» **TASK TO COMPLETE**
Count the lines in the entries below that contain the string "Comment", treating uppercase and lowercase as different. Reply with the number alone.

Page-level text extractions
-------------------------

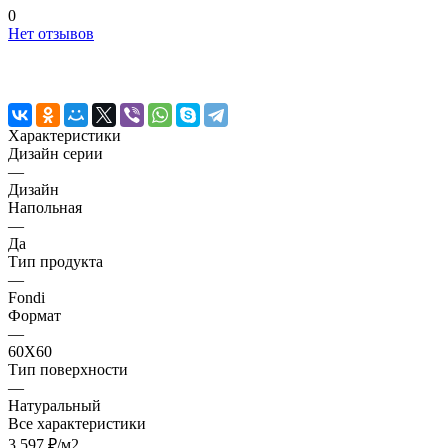
0
Нет отзывов
Характеристики
Дизайн серии
—
Дизайн
Напольная
—
Да
Тип продукта
—
Fondi
Формат
—
60X60
Тип поверхности
—
Натуральный
Все характеристики
3 597 ₽/
м2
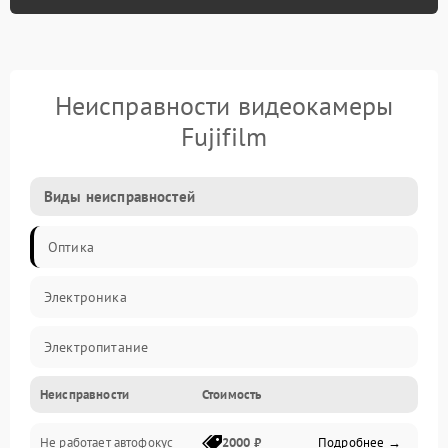
Неисправности видеокамеры
Fujifilm
Виды неисправностей
Оптика
Электроника
Электропитание
Неисправности
Стоимость
Видео
Не работает автофокус
2000 ₽
Подробнее →
Хранение данных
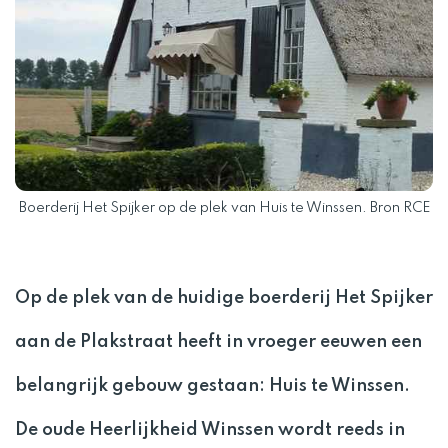
Boerderij Het Spijker op de plek van Huis te Winssen. Bron RCE
Op de plek van de huidige boerderij Het Spijker
aan de Plakstraat heeft in vroeger eeuwen een
belangrijk gebouw gestaan: Huis te Winssen.
De oude Heerlijkheid Winssen wordt reeds in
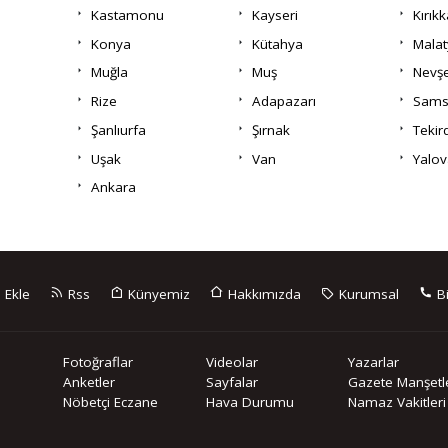
Kastamonu
Kayseri
Kırıkk
Konya
Kütahya
Malat
Muğla
Muş
Nevşe
Rize
Adapazarı
Sams
Şanlıurfa
Şırnak
Tekir
Uşak
Van
Yalov
Ankara
 Ekle
Rss
Künyemiz
Hakkımızda
Kurumsal
Bi
Fotoğraflar
Videolar
Yazarlar
Anketler
Sayfalar
Gazete Manşetle
Nöbetçi Eczane
Hava Durumu
Namaz Vakitleri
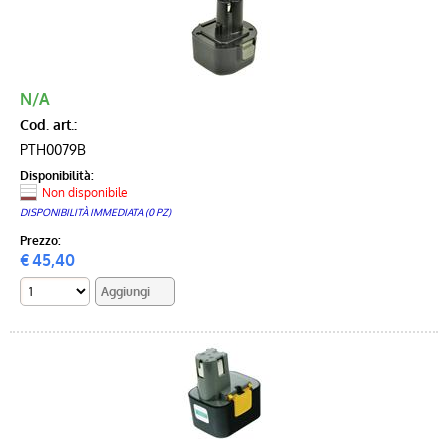
N/A
Cod. art.:
PTH0079B
Disponibilità:
Non disponibile
DISPONIBILITÀ IMMEDIATA (0 PZ)
Prezzo:
€
45,40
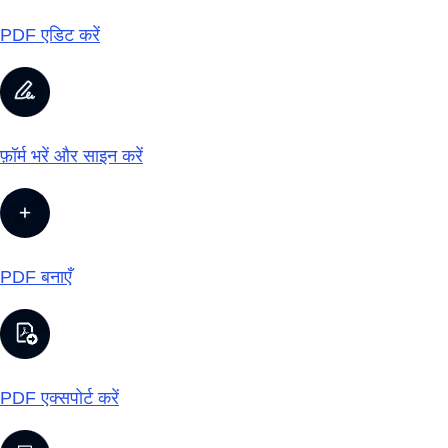
PDF एडिट करें
फ़ॉर्म भरें और साइन करें
PDF बनाएँ
PDF एक्सपोर्ट करें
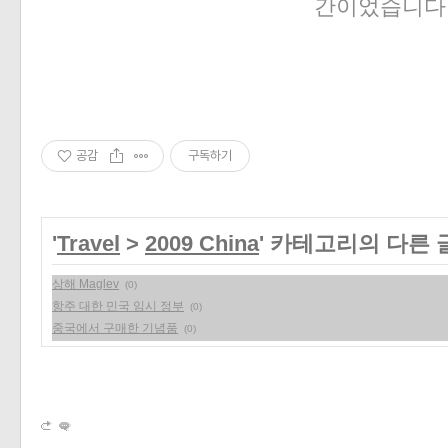
간이었습니다
공감
구독하기
'
Travel
>
2009 China
' 카테고리의 다른 
상해 Maglev
(0)
항주 대한 민국 임시 정부
(0)
중국에서 구매한 기념품
(0)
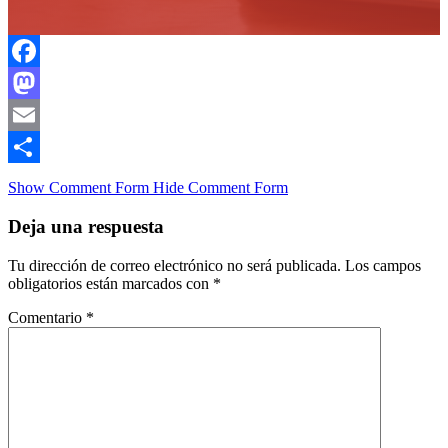
Facebook
Mastodon
Email
Compartir
Show Comment Form
Hide Comment Form
Deja una respuesta
Tu dirección de correo electrónico no será publicada.
Los campos
obligatorios están marcados con
*
Comentario
*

-------------------------

» **REPLY TO THE TASK**
2